People are very complicated, and the reasons for their behavior are even more so. I hate reductionist thinking and have no patience with it, period. Any statement that can fit in a meme or on a sign is one hundred percent crap, as far as I'm concerned, because by definition it's over-simplified, one-sided, and jingoistic. You'll never see bumper stickers on my car, or memes on my social media pages. Nor do I jump on bandwagons or mindlessly support any particular point of view, because I always see several sides to every issue. This exasperates those who love to think of issues in pure binary terms: good/evil, right/wrong, life/death, dark/light, male/female. But the world isn't like that. Real life isn't like that.

It's popular now to say that we have a problem with too much information, that people are overwhelmed with news and opinion drowning them from screens, radio, TV and their phones every minute. But I think our real problem isn't too much information, it's too much noise. We're barraged with noise non-stop, but valuable information, things we really need to know, things that affect our actual daily lives...that kind of information is hard to come by.

I certainly run into that with the Courier. Getting information out of the School Department is almost impossible. I can't get any details about an accident or incident from the Police or Fire departments. Especially with COVID, no one answers their phones. I leave messages at the Winchendon P.D. but they're not returned. I get the police logs every now and then. I often see "the death of local news" bewailed by pundits, as local newspapers disappear or are bought up by conglomerates (and then disappear). I expect the Gardner News to go dark any day now. But local government and local schools don't seem too fussed. They don't want to talk to local news.

It's all about confidentiality now--no one wants to get sued. Of course, you can get all the rumor, innuendo, ranting and self-disclosure of problems on Facebook in most towns, Winchendon being no exception. Just don't ask for any details or clarification.

People learn to trust local news as they see it report on their personal lives. It's easy to look at news sources in New York or Los Angeles, owned by some multi-billionaire heading a global media empire, and suspect that it's all "fake news," manufactured to trick people into clicking on ads or subscribing to paywalls. When you've watched a local paper cover your kids' sports games and scout troop events, town weddings and births, town politics, fires, accidents and weather events, for years, you know whether it's true or not because you were there. If people now are grasping at fantastic conspiracy theories or rejecting any source of information except some obscure social media channel that somehow resonates for them, we have the death of local news to thank. Forty years ago, every town had its own small paper. I know, I worked for them. Now, very few towns have an independent news source focused on the community.
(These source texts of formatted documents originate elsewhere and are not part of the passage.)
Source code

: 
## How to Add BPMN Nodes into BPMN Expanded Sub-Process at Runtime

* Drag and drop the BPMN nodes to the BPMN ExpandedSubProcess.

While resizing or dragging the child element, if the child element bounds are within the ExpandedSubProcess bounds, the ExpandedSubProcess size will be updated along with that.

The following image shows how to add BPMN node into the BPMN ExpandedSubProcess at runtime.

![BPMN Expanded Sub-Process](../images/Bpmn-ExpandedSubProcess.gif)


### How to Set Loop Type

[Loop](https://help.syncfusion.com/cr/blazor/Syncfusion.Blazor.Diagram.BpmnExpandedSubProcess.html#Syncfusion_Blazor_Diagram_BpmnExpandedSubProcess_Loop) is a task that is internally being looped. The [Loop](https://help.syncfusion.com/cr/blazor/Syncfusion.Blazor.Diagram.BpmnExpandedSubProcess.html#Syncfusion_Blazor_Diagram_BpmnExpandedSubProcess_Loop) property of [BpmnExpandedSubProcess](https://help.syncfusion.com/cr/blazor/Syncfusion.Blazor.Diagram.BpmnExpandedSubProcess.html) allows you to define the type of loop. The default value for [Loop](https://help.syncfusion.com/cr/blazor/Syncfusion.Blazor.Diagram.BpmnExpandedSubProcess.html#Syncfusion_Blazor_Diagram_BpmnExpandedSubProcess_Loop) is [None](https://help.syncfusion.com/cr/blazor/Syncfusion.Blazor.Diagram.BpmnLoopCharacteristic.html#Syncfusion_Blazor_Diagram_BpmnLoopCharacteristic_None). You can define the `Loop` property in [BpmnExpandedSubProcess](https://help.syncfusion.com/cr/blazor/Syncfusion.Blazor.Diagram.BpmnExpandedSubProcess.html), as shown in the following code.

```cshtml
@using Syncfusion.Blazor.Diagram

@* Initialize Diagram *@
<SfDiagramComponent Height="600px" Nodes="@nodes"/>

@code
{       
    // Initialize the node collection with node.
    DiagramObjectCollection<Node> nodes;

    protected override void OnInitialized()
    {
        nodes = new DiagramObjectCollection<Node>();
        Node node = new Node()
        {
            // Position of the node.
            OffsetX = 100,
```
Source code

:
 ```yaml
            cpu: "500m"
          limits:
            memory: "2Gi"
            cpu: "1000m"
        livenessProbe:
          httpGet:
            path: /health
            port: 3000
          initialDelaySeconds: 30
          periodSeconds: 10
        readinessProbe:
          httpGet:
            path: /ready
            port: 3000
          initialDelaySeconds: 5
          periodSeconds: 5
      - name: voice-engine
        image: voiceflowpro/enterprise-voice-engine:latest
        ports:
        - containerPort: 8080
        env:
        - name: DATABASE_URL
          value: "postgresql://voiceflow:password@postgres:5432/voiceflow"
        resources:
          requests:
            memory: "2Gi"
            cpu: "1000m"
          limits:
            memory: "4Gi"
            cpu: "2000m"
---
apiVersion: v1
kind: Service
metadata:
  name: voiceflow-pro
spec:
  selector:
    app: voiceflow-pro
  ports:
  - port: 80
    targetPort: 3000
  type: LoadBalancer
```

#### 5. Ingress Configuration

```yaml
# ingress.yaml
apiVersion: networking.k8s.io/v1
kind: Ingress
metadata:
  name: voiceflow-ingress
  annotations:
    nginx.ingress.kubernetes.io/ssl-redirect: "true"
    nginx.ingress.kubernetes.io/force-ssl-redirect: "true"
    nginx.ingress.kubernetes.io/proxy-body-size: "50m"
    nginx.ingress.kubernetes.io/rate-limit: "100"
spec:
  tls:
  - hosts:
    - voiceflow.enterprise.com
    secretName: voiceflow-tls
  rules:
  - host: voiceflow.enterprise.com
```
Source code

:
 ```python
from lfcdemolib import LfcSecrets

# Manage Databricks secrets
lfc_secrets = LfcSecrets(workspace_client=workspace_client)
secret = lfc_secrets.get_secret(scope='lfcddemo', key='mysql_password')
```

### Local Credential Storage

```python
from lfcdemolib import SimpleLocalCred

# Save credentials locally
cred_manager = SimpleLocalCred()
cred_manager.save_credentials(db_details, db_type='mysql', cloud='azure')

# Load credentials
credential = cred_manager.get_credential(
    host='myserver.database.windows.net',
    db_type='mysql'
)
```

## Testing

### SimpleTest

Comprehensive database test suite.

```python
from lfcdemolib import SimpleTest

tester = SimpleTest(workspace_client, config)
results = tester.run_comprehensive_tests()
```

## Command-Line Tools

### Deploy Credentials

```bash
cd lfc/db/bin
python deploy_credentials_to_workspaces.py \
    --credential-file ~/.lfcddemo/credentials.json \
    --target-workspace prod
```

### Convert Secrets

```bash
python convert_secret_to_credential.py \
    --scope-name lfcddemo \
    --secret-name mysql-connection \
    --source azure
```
There's a saying: "How do you make a small fortune in publishing? Start with a big fortune." You don't make money publishing, whether it's books or newspapers, print or digital. Some small local papers have become non-profits so they can apply for grants. You do it because you have a passion for it. That's what we're losing now--that passion for publishing, for reaching out to people, for informing them, for communicating.

They say that people will realize what they've lost only when all the local news sources are gone. I'm not so sure that people will miss local news. They've always got Facebook.

But the world will be the worse for it--infinitely the worse. We're seeing that right now.